Right, But this is no good. It decreases the security. Let me see if I can came up with something smarter. Regards.
Fixed in the SVN. This is obviously kernel bug, so if it happens that you have such a kernel you can compile the mod_jk by adding -DJK_SHM_LOCK_REOPEN to CFLAGS. This will cause the lock file to be reopened inside each child instead inherited. The bd thing is that it creates lock file with -rw-rw-rw permission, and that might rise security concerns. I would suggest that anyone affected patch the kernel.

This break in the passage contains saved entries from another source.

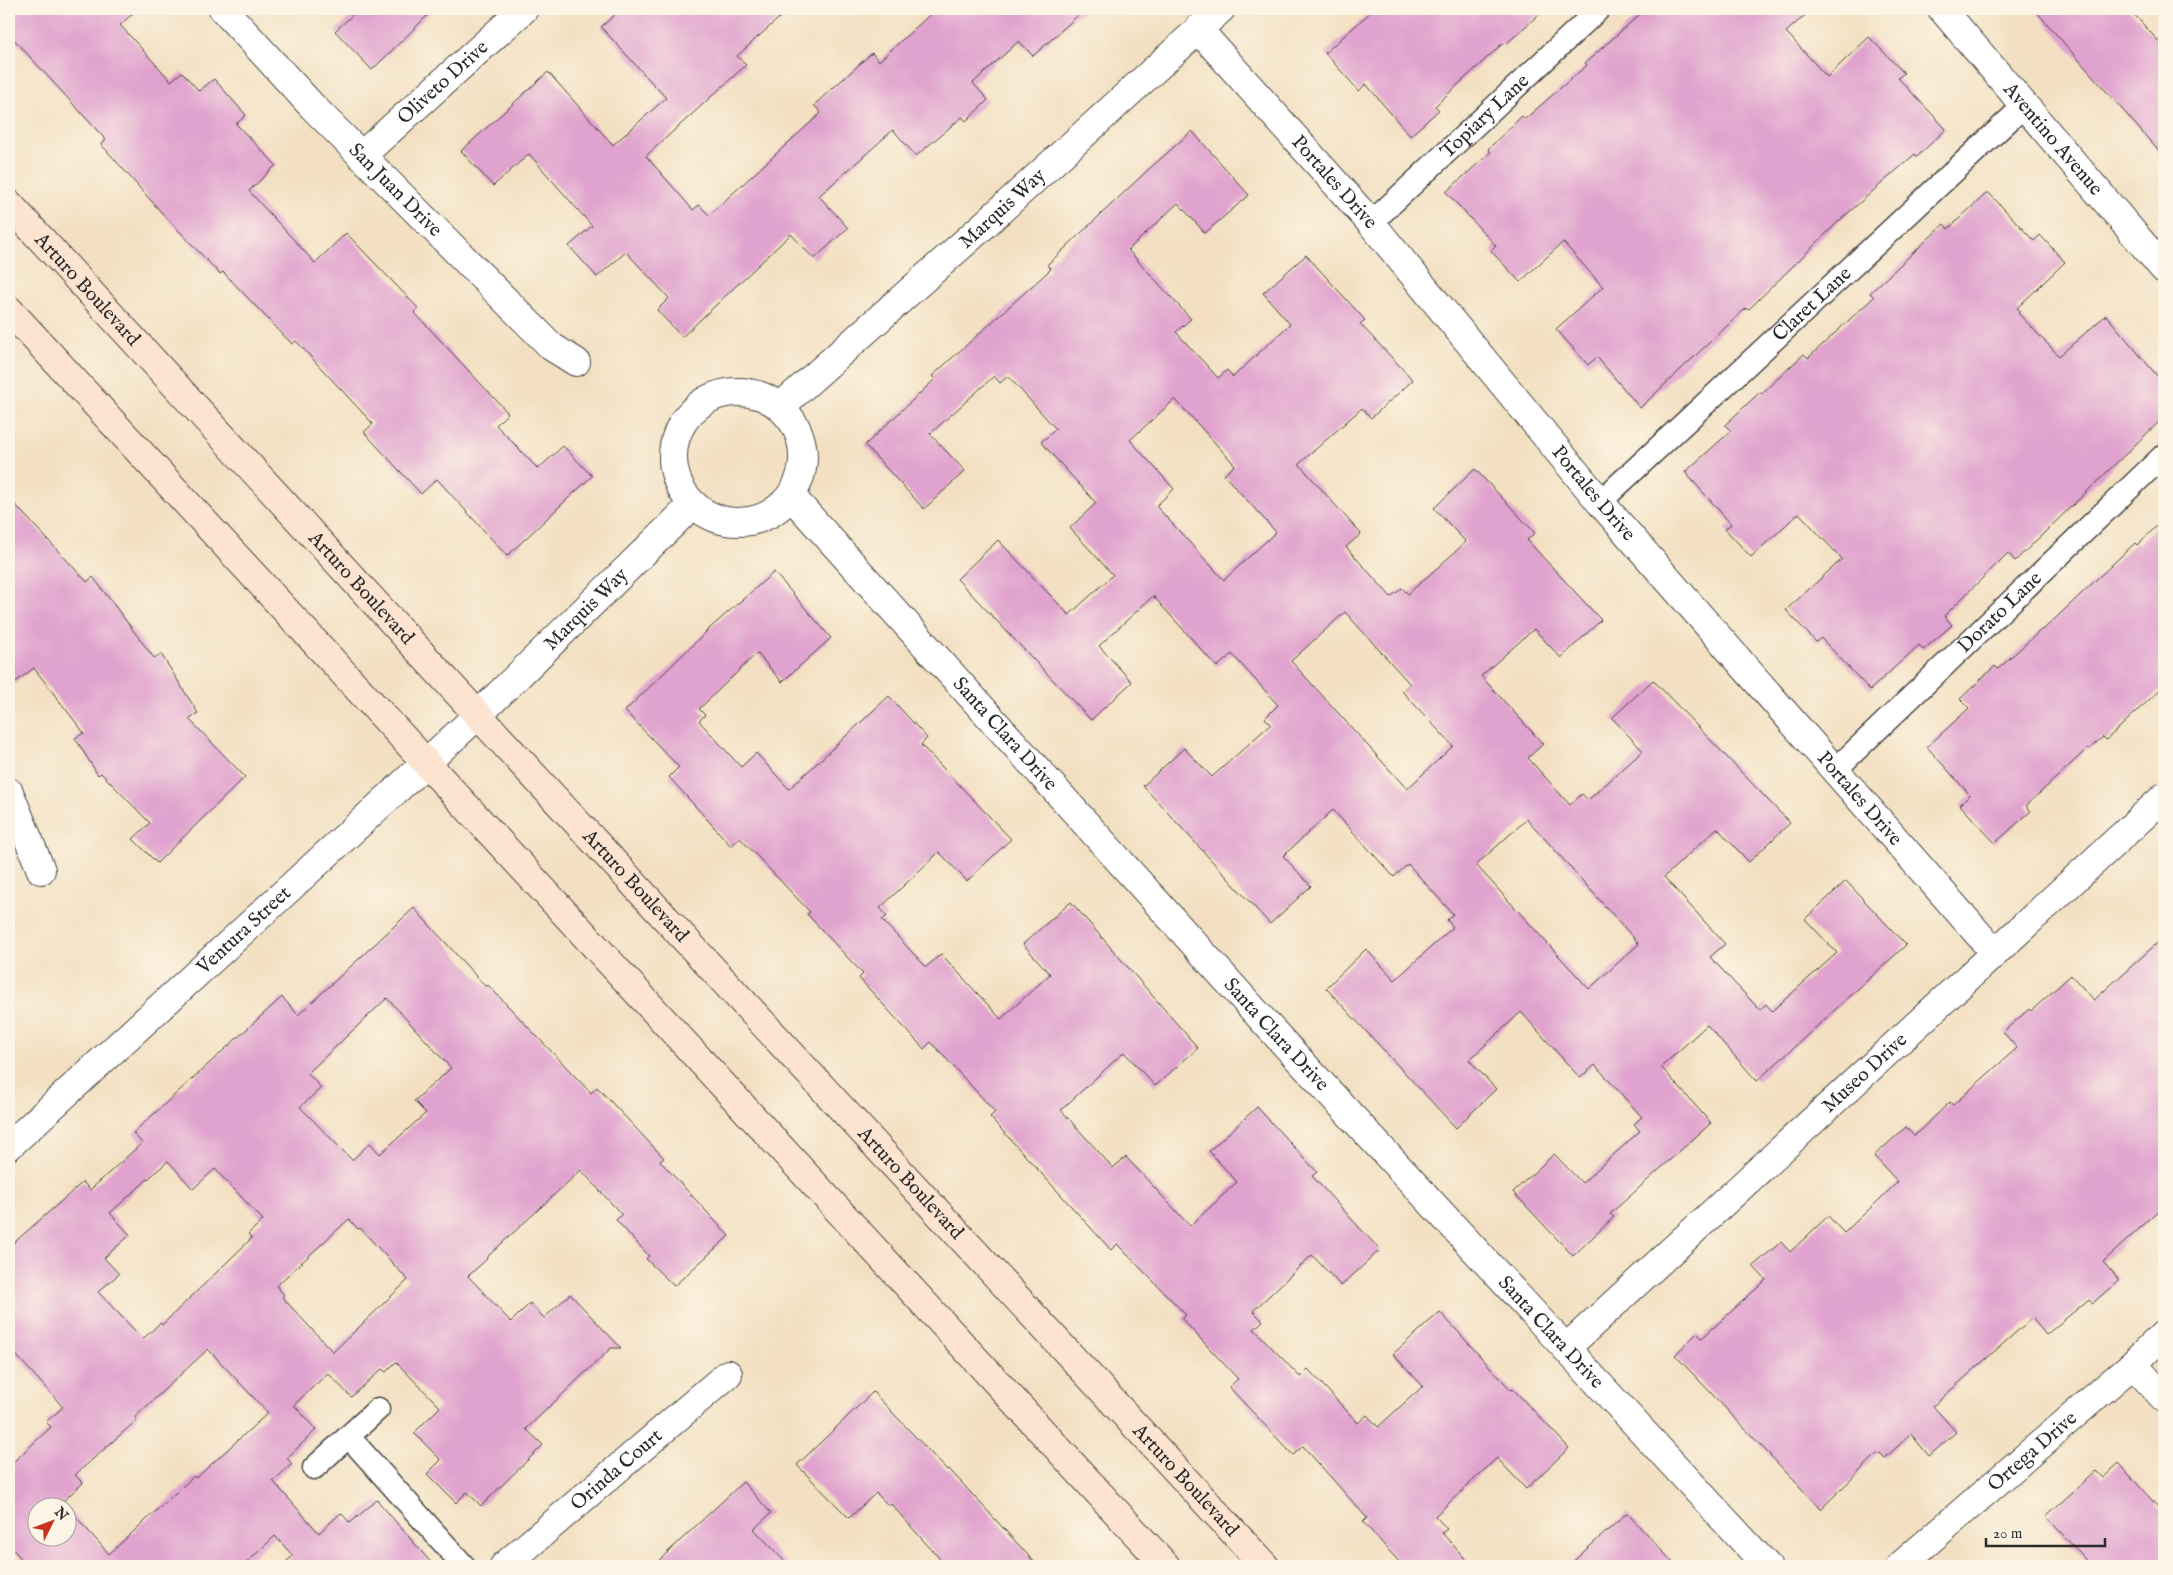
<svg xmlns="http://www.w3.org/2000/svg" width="2173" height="1575" font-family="'IM FELL English',serif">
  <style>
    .building { fill: #e0a2ce; fill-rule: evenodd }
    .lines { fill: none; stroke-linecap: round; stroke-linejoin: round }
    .lane-casing { stroke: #494642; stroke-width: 25 }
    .street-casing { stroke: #494642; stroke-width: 30 }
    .secondary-casing { stroke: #494642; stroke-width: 30 }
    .lane { stroke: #fff; stroke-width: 22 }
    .street { stroke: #fff; stroke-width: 28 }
    .secondary { stroke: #fde4d1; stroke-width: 28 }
    .labels { text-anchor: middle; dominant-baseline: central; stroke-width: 4; stroke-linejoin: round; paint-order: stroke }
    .street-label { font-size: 20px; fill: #2b2b2b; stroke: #fcf5e5 }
  </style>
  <rect width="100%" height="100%" fill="#fcf5e5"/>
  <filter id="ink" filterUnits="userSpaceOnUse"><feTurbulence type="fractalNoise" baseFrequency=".02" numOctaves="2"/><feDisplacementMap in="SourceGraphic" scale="10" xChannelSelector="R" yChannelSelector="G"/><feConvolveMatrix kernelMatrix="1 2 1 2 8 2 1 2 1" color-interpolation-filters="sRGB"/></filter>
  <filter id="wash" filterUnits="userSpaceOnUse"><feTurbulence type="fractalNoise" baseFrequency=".0096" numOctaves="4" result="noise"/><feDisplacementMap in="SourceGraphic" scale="20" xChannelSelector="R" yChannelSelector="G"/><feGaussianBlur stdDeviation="1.12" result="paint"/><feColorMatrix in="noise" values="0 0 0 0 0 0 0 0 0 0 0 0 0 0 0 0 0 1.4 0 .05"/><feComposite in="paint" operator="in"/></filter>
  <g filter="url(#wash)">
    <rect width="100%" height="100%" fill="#f3e0c2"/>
    <g id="blocks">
      <path class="building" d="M 9,9 L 138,9 L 120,25 L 171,81 L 182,72 L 199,91 L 214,79 L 246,115 L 236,124 L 276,165 L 249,191 L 315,263 L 346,233 L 418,308 L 414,312 L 508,413 L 496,425 L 538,469 L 563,446 L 592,476 L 507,556 L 437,479 L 421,494 L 364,432 L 373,424 L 296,341 L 292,344 L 223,272 L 220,274 L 161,212 L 101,144 L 106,140 L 9,34 Z
        M 359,9 L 434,9 L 372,70 L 335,31 Z
        M 621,9 L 789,9 L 737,56 L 746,65 L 646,156 L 693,210 L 699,205 L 709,215 L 821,113 L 814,105 L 872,53 L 879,61 L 936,9 L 1085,9 L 1033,56 L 1019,41 L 973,83 L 988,100 L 966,121 L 962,117 L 916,156 L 893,130 L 819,196 L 848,228 L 814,259 L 791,234 L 682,337 L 657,310 L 669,298 L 626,252 L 597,277 L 569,246 L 592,226 L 529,154 L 493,186 L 461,151 L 548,72 L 613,145 L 666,98 L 601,27 Z
        M 1374,9 L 1545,9 L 1505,45 L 1503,43 L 1435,106 L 1439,110 L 1410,136 L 1366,84 L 1359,91 L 1325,53 Z
        M 1646,9 L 1812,9 L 1786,32 L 1827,77 L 1869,37 L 1904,73 L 1898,78 L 1946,129 L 1917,157 L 1915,154 L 1839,221 L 1748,310 L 1746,308 L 1640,408 L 1597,357 L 1588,365 L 1556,329 L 1603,287 L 1563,242 L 1520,282 L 1491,251 L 1496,246 L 1446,192 L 1491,152 L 1488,149 L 1522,116 L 1525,119 L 1587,65 L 1585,63 Z
        M 2034,9 L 2129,9 L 2164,47 L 2164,157 Z
        M 1192,131 L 1249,195 L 1205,233 L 1178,203 L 1128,250 L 1191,319 L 1176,332 L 1218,378 L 1227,370 L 1233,377 L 1290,324 L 1263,293 L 1306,255 L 1365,320 L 1360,324 L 1413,380 L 1371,418 L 1362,408 L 1299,464 L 1361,534 L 1346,547 L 1391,597 L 1402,588 L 1408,594 L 1466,542 L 1434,508 L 1475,469 L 1535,533 L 1527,540 L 1601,620 L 1561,658 L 1534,629 L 1481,676 L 1543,744 L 1528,758 L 1570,805 L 1582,794 L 1588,800 L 1643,751 L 1612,718 L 1653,680 L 1790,823 L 1749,862 L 1717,828 L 1664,877 L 1725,944 L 1710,957 L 1760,1010 L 1766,1004 L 1772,1011 L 1837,953 L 1805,919 L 1846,881 L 1906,945 L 1757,1081 L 1707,1025 L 1661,1067 L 1711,1123 L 1610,1214 L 1614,1217 L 1573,1256 L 1513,1192 L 1554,1154 L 1582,1183 L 1640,1131 L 1634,1124 L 1642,1117 L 1595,1065 L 1580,1078 L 1521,1012 L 1469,1060 L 1496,1089 L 1456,1128 L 1326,988 L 1366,949 L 1395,980 L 1453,927 L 1447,920 L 1453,914 L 1408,864 L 1394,877 L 1333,810 L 1283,856 L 1311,886 L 1270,924 L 1143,786 L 1184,748 L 1212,777 L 1271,724 L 1265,718 L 1278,705 L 1232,654 L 1217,667 L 1153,596 L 1099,646 L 1132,682 L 1091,720 L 957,579 L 998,540 L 1069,615 L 1113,575 L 1070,528 L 1096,503 L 1041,442 L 1056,429 L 1008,376 L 1000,383 L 994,376 L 930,434 L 965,471 L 924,509 L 865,445 L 935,379 L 932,376 L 1051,269 L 1047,265 L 1149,169 ZM 1175,399 L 1235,465 L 1224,475 L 1276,532 L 1224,580 L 1156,506 L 1174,489 L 1130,440 ZM 1345,612 L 1410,684 L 1402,691 L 1453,746 L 1407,789 L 1291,661 ZM 1527,819 L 1639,944 L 1589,989 L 1476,865 Z
        M 1988,192 L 2034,241 L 2040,235 L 2065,262 L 2017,308 L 2020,311 L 2018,313 L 2059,356 L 2106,315 L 2164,384 L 2164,417 L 2015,561 L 2008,553 L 1944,616 L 1952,625 L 1923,650 L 1919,645 L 1870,690 L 1821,638 L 1816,642 L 1786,610 L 1842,559 L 1799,513 L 1751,557 L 1725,529 L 1731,524 L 1685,472 L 1731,431 L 1725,425 L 1760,392 L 1761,394 L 1804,354 L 1808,358 L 1874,297 L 1870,293 L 1944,224 L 1948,229 Z
        M 9,498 L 87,582 L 93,577 L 154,658 L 161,654 L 198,713 L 189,719 L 245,777 L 157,863 L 133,839 L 150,823 L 101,773 L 98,775 L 75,738 L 84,733 L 34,668 L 9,687 Z
        M 2164,519 L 2164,686 L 2106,740 L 2103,737 L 2089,749 L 2088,748 L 2026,806 L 2031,811 L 1995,843 L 1960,805 L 1970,795 L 1927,747 L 1969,708 L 1960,699 L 1995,666 L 1998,669 L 2042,629 L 2043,630 L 2135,543 L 2137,545 Z
        M 774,572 L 831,638 L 782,682 L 757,653 L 699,709 L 705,715 L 699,721 L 741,767 L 756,753 L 789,789 L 889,696 L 927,738 L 921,745 L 1011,839 L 967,881 L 939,852 L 880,908 L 887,916 L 882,920 L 926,967 L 941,954 L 1001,1019 L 1050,974 L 1023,944 L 1071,902 L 1198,1048 L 1155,1086 L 1124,1052 L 1061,1110 L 1113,1168 L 1126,1157 L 1190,1226 L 1237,1182 L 1209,1151 L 1257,1107 L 1317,1172 L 1312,1176 L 1380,1250 L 1341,1286 L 1312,1255 L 1253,1311 L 1263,1321 L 1254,1329 L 1300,1377 L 1308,1369 L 1358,1423 L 1367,1415 L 1378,1427 L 1423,1386 L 1393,1354 L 1440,1312 L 1511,1390 L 1513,1389 L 1569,1448 L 1526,1489 L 1497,1458 L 1435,1516 L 1447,1529 L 1442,1533 L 1472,1566 L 1403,1566 L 1363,1522 L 1367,1518 L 1303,1446 L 1293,1455 L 1229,1387 L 1238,1379 L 1182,1319 L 1186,1315 L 1117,1244 L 1111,1250 L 990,1117 L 995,1112 L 931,1042 L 924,1049 L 859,978 L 863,974 L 807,914 L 810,912 L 740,838 L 731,846 L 669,777 L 679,767 L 625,711 L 710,628 Z
        M 414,908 L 486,987 L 488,985 L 591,1093 L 597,1087 L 664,1158 L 660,1161 L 729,1236 L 674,1286 L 646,1259 L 649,1256 L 616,1220 L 622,1215 L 581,1170 L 486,1258 L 487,1259 L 468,1276 L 511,1322 L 530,1303 L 544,1318 L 570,1294 L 621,1348 L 611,1348 L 526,1429 L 543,1445 L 481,1506 L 467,1492 L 456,1503 L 427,1474 L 441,1460 L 414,1433 L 440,1407 L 396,1362 L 386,1372 L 382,1369 L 351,1397 L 328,1373 L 294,1405 L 316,1430 L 287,1458 L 292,1464 L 273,1481 L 319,1533 L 341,1513 L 350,1523 L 377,1500 L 434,1566 L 281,1566 L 293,1556 L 275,1536 L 243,1566 L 28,1566 L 9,1545 L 9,1466 L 51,1427 L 46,1422 L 63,1407 L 9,1347 L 9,1247 L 83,1182 L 90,1190 L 142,1143 L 133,1133 L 282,997 L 298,1015 ZM 387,998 L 451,1068 L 414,1101 L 426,1113 L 380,1154 L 370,1143 L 352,1160 L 300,1107 L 321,1088 L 308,1073 ZM 168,1161 L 193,1189 L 215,1169 L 263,1220 L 248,1234 L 252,1238 L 162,1325 L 160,1323 L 143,1339 L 98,1292 L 119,1274 L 104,1258 L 130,1235 L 110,1213 ZM 349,1219 L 358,1229 L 360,1228 L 408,1280 L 333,1352 L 282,1297 L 284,1295 L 276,1286 ZM 208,1349 L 268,1413 L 196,1478 L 194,1476 L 109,1554 L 68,1508 L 68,1538 L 38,1538 L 38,1508 L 67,1508 L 62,1502 L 83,1483 L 75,1475 L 137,1420 L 135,1417 Z
        M 2164,937 L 2164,1206 L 2103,1262 L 2119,1280 L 2093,1303 L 2089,1299 L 2046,1335 L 2032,1318 L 1933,1406 L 1956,1432 L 1929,1456 L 1911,1434 L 1885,1458 L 1879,1452 L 1821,1509 L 1675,1355 L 1697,1333 L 1702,1338 L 1766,1280 L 1753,1266 L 1781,1242 L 1790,1252 L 1828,1216 L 1844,1233 L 1898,1182 L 1874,1156 L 1906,1127 L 1914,1136 L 1950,1102 L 1953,1105 L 2017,1048 L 2003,1032 L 2029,1009 L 2031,1011 L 2071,975 L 2094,1000 Z
        M 873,1392 L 947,1470 L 949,1469 L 1038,1566 L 946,1566 L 891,1504 L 889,1506 L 876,1493 L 849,1518 L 797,1465 Z
        M 2119,1463 L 2164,1514 L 2164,1566 L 2091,1566 L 2046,1516 L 2096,1471 L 2103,1478 Z
        M 743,1482 L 771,1513 L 754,1529 L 789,1566 L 653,1566 Z
        M 1627,1513 L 1676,1566 L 1568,1566 Z"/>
    </g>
  </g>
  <g filter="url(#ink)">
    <use href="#blocks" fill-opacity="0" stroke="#494642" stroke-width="1"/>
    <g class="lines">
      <g class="lane-casing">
        <g id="lane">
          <path id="s1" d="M 1371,223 L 1599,9"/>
          <path id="s2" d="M 1600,502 L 2025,105"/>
          <path id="s3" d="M 1835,770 L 2164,455"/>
          <path d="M 349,1437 L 464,1566"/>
          <path d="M 314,1468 L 378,1409"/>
        </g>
      </g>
      <g class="street-casing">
        <g id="street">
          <path id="s4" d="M 223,9 L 312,106 L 552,347 L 576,362"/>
          <path id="s5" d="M 1942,9 L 2164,269"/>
          <path id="s6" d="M 1198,29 L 1371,223 L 1600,502 L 1995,953"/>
          <path id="s7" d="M 361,156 L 524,9"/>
          <circle cx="738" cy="457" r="65"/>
          <path id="s8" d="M 780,407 L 982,227 L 1221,9"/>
          <path id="s9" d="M 791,496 L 1269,1027 L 1767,1566"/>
          <path d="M 9,792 L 41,870"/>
          <path id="s10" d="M 9,1146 L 478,715 L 693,504"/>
          <path id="s11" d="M 1566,1348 L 2164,797"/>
          <path d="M 2133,1364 L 2164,1398"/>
          <path id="s12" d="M 504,1566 L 728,1374"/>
          <path id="s13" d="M 1900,1566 L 2133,1364 L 2164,1334"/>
        </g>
      </g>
      <g class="secondary-casing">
        <g id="secondary">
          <path id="s14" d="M 9,204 L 522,763 L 1265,1566"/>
          <path d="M 9,310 L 1166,1566"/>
        </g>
      </g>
      <use href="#lane" class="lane"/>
      <use href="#street" class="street"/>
      <use href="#secondary" class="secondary"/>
    </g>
  </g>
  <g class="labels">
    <g class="street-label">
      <text stroke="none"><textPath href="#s7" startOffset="110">Oliveto Drive</textPath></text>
      <text stroke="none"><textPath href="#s1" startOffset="156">Topiary Lane</textPath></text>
      <text stroke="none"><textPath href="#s5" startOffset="171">Aventino Avenue</textPath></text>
      <text stroke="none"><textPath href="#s6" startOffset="205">Portales Drive</textPath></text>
      <text stroke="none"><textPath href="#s4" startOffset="250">San Juan Drive</textPath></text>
      <text stroke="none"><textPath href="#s8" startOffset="298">Marquis Way</textPath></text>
      <text stroke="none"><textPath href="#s14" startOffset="116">Arturo Boulevard</textPath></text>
      <text stroke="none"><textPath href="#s2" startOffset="290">Claret Lane</textPath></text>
      <text stroke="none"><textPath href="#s6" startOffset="610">Portales Drive</textPath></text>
      <text stroke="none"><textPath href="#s14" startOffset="521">Arturo Boulevard</textPath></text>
      <text stroke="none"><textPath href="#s10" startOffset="788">Marquis Way</textPath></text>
      <text stroke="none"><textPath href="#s3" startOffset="228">Dorato Lane</textPath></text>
      <text stroke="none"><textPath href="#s9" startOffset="320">Santa Clara Drive</textPath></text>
      <text stroke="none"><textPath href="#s6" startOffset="1015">Portales Drive</textPath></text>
      <text stroke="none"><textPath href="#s14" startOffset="926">Arturo Boulevard</textPath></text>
      <text stroke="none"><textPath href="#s10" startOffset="319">Ventura Street</textPath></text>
      <text stroke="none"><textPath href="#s9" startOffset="725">Santa Clara Drive</textPath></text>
      <text stroke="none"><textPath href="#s11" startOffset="406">Museo Drive</textPath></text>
      <text stroke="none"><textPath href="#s14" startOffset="1331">Arturo Boulevard</textPath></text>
      <text stroke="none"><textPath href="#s9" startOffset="1130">Santa Clara Drive</textPath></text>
      <text stroke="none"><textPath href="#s13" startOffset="175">Ortega Drive</textPath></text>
      <text stroke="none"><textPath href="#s12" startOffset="148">Orinda Court</textPath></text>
      <text stroke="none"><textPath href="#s14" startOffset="1736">Arturo Boulevard</textPath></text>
    </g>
  </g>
  <rect width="2173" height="1575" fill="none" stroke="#fcf5e5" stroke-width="30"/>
  <g transform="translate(52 1522) rotate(48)"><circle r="24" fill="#fcf5e5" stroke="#a8a49b"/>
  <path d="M0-4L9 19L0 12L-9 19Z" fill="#c8321e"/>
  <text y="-8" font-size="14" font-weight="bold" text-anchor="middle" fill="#2b2b2b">N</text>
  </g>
  <path d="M1986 1538v8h119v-8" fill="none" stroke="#2b2b2b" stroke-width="2.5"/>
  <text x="1993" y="1538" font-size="15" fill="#2b2b2b" stroke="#fcf5e5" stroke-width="4" paint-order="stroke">20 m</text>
</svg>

Thank you for your lots of works. My concern is that the shared memory is not locked exclusively among all the processes, rather than kernel panic. If the shared memory is not locked properly, other processes may overwrite the shared data when someone is updating the shared data. Is this OK? By the way, the kernel panic can also be avoided by using fcntl instead of flock. It's flock bug. This is done by setting HAVE_FLOCK to 0 in portable.h before doing make, though it may not be recommended. Thanks.
Hmm, It might sense to use the fcntl by default if present. Further more flock doesn't lock on NFS volumes, so it makes sense to try using fcntl if present.